■ What to work on ■
Only one stretch of the data below is needed. Output the lines from the one with "4: (538, 300, 2.83)" up to and including the one with "48: (513, 272, 2.86)", exactly as they stand.

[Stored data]
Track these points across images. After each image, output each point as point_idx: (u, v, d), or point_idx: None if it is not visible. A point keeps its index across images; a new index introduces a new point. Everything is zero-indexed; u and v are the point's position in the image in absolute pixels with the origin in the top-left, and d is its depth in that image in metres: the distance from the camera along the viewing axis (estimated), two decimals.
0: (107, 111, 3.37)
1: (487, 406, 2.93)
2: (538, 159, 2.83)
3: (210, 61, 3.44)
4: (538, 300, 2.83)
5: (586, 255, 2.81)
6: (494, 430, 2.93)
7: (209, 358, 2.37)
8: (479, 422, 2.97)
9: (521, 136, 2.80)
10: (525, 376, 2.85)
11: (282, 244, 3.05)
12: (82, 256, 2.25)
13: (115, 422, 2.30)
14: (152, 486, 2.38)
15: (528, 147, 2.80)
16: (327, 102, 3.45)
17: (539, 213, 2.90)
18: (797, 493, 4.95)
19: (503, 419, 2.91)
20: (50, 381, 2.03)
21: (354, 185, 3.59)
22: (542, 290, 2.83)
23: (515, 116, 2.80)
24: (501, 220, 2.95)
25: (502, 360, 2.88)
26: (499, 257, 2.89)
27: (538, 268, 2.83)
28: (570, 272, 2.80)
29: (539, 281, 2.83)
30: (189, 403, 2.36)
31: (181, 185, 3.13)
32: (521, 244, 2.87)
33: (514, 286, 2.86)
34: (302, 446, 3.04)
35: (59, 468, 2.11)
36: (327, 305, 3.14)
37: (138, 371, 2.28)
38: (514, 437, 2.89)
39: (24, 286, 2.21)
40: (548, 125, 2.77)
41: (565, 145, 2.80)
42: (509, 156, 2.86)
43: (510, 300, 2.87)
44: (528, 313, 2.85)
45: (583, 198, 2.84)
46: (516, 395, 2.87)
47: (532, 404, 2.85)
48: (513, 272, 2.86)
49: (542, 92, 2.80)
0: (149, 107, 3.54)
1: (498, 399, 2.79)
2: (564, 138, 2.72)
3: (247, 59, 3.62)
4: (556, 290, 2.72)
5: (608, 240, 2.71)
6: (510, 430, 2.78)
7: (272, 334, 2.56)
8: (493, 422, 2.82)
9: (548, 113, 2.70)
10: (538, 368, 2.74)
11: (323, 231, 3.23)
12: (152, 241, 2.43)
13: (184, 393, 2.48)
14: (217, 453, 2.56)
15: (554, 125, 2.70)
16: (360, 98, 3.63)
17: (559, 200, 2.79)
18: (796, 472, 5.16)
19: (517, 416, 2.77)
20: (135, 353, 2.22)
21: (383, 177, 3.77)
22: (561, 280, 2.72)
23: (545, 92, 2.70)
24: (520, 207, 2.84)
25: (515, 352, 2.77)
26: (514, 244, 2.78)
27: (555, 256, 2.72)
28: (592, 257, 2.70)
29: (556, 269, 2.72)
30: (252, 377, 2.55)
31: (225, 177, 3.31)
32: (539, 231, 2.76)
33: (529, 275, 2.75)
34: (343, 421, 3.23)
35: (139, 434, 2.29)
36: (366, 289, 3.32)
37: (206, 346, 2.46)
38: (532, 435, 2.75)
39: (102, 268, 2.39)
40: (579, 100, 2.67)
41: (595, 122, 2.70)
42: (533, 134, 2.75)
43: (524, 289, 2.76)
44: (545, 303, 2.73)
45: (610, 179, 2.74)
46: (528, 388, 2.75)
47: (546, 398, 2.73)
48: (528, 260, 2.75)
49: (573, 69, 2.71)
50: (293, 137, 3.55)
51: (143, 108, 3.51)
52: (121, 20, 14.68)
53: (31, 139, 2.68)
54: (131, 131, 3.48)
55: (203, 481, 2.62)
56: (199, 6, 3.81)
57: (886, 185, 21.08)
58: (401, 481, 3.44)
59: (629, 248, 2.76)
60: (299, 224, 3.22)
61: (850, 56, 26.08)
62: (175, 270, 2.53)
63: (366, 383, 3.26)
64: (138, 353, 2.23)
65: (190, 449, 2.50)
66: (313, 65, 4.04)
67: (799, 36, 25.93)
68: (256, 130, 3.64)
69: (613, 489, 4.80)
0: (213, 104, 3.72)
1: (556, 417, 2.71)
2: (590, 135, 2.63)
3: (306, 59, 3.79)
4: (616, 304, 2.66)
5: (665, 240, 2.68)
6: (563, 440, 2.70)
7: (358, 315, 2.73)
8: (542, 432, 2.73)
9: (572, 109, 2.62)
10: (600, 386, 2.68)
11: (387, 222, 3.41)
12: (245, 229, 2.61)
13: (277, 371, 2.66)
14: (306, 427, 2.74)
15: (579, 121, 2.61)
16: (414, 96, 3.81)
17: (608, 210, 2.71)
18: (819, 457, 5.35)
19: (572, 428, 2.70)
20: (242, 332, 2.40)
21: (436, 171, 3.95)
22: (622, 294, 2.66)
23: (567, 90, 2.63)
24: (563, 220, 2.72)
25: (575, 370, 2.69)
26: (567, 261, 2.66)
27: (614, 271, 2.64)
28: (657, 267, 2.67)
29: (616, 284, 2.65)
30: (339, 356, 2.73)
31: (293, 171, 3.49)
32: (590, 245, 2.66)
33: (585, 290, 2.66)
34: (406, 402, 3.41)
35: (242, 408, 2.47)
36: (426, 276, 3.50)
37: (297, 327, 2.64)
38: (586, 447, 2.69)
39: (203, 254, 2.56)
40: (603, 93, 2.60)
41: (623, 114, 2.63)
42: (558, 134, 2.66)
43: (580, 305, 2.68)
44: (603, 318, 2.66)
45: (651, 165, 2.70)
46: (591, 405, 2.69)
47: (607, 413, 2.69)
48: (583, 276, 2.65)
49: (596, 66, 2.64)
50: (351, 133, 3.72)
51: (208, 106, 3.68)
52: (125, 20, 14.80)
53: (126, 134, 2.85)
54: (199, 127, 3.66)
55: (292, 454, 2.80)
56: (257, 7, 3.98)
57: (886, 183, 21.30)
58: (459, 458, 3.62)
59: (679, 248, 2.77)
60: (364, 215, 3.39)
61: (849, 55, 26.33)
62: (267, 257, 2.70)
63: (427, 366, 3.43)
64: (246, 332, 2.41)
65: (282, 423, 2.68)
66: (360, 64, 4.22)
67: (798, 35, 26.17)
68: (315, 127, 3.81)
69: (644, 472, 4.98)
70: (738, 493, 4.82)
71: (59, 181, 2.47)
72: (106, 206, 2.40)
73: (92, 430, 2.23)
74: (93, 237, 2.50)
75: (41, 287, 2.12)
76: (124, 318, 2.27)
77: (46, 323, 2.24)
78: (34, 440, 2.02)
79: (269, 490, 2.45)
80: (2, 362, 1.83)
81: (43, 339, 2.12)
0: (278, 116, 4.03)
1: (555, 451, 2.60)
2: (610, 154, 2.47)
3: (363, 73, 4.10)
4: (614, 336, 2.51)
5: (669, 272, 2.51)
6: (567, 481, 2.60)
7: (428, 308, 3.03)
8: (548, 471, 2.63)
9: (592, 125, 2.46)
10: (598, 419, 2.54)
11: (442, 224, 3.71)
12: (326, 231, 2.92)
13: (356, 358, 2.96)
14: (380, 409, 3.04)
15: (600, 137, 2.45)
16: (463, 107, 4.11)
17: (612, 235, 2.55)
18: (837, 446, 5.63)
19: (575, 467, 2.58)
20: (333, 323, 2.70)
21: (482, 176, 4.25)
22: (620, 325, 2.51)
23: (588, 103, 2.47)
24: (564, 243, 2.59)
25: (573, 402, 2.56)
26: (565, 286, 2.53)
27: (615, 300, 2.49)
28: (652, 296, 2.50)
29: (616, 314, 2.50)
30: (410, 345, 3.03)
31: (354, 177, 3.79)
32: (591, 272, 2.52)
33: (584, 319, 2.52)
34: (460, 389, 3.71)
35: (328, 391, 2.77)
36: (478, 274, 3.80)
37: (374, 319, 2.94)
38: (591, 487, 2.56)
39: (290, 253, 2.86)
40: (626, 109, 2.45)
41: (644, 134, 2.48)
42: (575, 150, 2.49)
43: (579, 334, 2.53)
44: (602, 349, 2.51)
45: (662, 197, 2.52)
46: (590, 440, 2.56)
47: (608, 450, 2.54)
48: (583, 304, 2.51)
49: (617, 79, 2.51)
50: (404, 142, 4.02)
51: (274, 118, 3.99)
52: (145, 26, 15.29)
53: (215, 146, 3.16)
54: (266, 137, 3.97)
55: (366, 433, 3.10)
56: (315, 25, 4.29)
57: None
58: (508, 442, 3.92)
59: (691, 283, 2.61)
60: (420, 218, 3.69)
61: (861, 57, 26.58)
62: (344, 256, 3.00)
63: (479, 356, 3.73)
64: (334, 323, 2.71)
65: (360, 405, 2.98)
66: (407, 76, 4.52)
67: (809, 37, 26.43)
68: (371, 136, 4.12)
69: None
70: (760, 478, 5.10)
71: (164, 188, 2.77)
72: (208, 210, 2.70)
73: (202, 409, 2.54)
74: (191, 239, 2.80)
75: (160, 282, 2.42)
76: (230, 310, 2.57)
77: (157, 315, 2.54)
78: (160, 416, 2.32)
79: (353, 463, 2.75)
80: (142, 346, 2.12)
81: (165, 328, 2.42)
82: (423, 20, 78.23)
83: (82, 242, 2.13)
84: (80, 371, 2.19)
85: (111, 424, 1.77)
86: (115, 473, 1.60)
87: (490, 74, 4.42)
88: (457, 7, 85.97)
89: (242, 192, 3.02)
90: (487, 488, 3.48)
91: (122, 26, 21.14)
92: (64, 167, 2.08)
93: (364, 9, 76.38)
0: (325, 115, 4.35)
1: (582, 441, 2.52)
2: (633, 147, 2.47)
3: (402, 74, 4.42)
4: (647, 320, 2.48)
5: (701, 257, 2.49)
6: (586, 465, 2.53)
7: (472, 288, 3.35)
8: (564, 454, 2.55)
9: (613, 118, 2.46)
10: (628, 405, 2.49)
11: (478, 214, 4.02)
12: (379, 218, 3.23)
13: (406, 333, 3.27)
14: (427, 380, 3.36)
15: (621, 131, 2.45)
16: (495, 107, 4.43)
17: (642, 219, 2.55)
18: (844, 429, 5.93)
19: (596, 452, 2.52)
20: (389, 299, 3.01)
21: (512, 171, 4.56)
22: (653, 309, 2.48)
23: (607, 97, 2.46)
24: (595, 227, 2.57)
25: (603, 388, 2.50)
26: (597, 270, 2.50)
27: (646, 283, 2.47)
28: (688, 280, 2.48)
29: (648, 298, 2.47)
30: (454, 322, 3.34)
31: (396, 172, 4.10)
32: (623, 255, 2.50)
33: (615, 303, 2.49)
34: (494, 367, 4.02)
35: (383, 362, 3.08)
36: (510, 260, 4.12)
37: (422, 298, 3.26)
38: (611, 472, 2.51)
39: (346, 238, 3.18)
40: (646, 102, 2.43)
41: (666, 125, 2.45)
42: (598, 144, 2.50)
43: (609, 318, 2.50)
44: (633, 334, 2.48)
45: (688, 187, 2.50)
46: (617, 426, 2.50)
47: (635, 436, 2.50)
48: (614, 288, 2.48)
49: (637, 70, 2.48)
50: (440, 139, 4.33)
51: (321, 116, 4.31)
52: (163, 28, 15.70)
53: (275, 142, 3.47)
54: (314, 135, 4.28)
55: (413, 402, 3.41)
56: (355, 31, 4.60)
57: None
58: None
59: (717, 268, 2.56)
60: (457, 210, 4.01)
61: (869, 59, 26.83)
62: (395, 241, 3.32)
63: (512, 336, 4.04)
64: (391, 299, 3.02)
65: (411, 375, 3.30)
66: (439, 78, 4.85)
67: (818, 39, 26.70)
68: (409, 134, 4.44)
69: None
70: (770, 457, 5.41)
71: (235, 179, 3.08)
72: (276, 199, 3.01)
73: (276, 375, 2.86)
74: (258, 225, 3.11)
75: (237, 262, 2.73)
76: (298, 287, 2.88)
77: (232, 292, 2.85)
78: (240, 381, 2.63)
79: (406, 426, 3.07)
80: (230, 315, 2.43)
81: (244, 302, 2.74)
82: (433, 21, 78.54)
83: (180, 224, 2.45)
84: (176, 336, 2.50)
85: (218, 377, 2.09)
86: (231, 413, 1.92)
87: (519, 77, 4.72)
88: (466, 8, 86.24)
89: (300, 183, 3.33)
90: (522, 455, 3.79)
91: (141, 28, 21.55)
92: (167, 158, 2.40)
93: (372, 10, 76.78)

■ Exercise result ■
4: (538, 300, 2.83)
5: (586, 255, 2.81)
6: (494, 430, 2.93)
7: (209, 358, 2.37)
8: (479, 422, 2.97)
9: (521, 136, 2.80)
10: (525, 376, 2.85)
11: (282, 244, 3.05)
12: (82, 256, 2.25)
13: (115, 422, 2.30)
14: (152, 486, 2.38)
15: (528, 147, 2.80)
16: (327, 102, 3.45)
17: (539, 213, 2.90)
18: (797, 493, 4.95)
19: (503, 419, 2.91)
20: (50, 381, 2.03)
21: (354, 185, 3.59)
22: (542, 290, 2.83)
23: (515, 116, 2.80)
24: (501, 220, 2.95)
25: (502, 360, 2.88)
26: (499, 257, 2.89)
27: (538, 268, 2.83)
28: (570, 272, 2.80)
29: (539, 281, 2.83)
30: (189, 403, 2.36)
31: (181, 185, 3.13)
32: (521, 244, 2.87)
33: (514, 286, 2.86)
34: (302, 446, 3.04)
35: (59, 468, 2.11)
36: (327, 305, 3.14)
37: (138, 371, 2.28)
38: (514, 437, 2.89)
39: (24, 286, 2.21)
40: (548, 125, 2.77)
41: (565, 145, 2.80)
42: (509, 156, 2.86)
43: (510, 300, 2.87)
44: (528, 313, 2.85)
45: (583, 198, 2.84)
46: (516, 395, 2.87)
47: (532, 404, 2.85)
48: (513, 272, 2.86)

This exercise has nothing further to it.